[Dataset entries]
● ● ● ● ●
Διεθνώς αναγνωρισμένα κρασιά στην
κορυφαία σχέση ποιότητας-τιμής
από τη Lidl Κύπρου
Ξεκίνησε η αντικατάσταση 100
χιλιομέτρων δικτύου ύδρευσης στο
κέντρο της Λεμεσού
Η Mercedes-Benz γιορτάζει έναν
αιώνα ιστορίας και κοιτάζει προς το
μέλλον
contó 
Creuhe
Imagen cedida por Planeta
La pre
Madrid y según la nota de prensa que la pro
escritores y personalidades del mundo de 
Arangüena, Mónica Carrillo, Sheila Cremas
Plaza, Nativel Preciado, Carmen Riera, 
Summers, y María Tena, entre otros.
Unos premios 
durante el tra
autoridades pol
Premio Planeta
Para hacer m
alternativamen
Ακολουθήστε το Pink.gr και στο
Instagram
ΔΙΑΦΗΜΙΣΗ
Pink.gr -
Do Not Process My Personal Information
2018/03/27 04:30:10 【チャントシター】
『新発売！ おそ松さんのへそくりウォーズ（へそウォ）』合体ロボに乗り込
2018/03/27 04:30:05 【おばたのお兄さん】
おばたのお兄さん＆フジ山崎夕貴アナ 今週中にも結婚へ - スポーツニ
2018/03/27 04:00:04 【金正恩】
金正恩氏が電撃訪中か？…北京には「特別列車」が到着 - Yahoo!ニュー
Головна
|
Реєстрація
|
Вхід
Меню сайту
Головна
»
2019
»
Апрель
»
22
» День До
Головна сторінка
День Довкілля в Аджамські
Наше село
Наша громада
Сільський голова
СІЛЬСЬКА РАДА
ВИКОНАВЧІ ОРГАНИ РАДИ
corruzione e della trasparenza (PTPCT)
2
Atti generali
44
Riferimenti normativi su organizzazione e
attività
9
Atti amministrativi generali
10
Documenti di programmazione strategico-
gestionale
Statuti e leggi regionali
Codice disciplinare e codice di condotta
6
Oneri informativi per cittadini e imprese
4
● ● ● ● ●
What is needed: Look through the data above. Find each line with the string "おばたのお兄さん" and copy it.

The completed task:
2018/03/27 04:30:05 【おばたのお兄さん】
おばたのお兄さん＆フジ山崎夕貴アナ 今週中にも結婚へ - スポーツニ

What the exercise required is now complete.